● **WHAT YOU HAVE TO DO**
Rewrite each of the rows below, substituting "Lees meer" for every occurrence of "Meer informatie" and leaving all other text unchanged.

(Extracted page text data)
+---+

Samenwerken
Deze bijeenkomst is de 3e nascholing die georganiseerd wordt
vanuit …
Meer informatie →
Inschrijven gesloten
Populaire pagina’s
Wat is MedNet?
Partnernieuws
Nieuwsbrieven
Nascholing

+---+

● **PROBLEM SOLUTION**
Samenwerken
Deze bijeenkomst is de 3e nascholing die georganiseerd wordt
vanuit …
Lees meer →
Inschrijven gesloten
Populaire pagina’s
Wat is MedNet?
Partnernieuws
Nieuwsbrieven
Nascholing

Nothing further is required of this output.